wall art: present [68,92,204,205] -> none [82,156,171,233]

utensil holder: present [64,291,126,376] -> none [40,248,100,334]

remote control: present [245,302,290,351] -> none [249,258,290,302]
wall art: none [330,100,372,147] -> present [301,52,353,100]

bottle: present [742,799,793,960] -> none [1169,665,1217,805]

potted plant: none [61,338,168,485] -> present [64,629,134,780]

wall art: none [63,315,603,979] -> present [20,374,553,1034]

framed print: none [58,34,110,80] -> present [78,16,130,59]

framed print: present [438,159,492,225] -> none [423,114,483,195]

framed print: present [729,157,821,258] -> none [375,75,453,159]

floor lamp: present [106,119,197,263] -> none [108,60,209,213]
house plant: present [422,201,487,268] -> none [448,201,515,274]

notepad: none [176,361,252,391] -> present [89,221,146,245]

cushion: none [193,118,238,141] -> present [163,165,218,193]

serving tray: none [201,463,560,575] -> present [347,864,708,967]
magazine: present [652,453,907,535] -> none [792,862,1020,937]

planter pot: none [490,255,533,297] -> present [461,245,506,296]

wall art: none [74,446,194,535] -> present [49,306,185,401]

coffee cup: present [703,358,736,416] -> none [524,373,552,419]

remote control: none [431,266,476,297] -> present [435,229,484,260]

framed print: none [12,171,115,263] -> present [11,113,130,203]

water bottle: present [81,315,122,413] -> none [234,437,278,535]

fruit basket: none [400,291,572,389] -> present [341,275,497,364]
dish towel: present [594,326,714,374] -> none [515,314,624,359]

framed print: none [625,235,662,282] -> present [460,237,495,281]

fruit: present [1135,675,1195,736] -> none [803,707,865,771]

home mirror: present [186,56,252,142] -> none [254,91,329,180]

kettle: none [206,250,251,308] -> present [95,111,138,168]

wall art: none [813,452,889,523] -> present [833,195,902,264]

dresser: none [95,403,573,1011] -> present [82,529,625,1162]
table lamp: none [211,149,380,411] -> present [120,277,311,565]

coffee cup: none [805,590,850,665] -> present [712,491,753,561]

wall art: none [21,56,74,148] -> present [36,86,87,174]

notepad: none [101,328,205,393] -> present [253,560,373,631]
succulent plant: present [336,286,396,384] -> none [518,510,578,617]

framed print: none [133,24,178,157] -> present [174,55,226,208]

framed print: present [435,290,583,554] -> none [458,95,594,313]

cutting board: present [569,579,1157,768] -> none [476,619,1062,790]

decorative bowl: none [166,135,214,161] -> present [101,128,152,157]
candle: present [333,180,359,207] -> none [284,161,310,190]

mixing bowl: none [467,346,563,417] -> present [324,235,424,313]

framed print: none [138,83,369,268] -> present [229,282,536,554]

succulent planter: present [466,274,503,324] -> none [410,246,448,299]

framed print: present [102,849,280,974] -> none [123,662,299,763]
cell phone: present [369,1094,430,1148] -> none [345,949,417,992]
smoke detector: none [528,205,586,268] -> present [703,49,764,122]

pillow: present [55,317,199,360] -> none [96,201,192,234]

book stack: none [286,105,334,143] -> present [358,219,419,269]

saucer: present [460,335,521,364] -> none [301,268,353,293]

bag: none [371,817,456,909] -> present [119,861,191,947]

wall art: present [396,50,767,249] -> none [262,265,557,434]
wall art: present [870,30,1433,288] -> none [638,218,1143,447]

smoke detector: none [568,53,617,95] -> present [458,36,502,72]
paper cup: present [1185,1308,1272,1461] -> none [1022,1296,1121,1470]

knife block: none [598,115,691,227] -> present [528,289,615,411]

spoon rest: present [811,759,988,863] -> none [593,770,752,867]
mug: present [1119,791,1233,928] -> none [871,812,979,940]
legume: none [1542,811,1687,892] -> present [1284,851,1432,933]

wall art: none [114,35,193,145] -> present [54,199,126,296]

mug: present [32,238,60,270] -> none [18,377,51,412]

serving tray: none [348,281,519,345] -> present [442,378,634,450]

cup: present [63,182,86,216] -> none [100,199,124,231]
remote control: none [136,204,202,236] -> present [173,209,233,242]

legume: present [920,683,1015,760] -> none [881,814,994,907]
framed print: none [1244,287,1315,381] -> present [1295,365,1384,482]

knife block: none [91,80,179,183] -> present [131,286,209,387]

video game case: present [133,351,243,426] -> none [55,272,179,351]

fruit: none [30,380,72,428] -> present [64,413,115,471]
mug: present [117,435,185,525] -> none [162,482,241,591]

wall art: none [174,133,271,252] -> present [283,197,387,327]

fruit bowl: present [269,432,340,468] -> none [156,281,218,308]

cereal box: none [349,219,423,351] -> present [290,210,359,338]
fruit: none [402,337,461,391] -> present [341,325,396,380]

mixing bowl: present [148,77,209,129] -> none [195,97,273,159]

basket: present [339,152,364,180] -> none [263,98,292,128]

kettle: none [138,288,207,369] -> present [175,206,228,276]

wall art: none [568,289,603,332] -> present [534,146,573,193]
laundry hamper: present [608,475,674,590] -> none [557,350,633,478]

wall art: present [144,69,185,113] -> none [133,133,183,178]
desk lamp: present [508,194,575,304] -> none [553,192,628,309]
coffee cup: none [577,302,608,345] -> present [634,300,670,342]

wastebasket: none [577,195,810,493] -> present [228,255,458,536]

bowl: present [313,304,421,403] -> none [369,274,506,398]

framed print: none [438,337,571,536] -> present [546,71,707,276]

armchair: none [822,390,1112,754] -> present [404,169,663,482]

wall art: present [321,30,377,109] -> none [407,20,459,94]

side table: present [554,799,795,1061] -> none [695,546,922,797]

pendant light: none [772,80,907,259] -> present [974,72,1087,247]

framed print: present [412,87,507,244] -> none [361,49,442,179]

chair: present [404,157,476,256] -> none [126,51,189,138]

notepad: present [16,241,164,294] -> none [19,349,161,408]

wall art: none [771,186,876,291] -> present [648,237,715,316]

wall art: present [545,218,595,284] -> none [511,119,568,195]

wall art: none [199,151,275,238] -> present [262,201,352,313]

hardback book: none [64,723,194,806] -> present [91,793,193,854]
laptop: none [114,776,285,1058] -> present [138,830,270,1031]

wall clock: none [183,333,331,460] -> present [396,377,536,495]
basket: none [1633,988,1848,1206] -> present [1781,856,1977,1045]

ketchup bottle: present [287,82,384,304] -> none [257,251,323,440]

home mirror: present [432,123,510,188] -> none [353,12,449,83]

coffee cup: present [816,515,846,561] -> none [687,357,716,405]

**Work request:** Please return the lines above that run from the line containing "wall clock: none" to the line containing "home mirror: present [432,123,510,188]", inclusive, exactly and with no other lines.

**Written answer:**
wall clock: none [183,333,331,460] -> present [396,377,536,495]
basket: none [1633,988,1848,1206] -> present [1781,856,1977,1045]

ketchup bottle: present [287,82,384,304] -> none [257,251,323,440]

home mirror: present [432,123,510,188] -> none [353,12,449,83]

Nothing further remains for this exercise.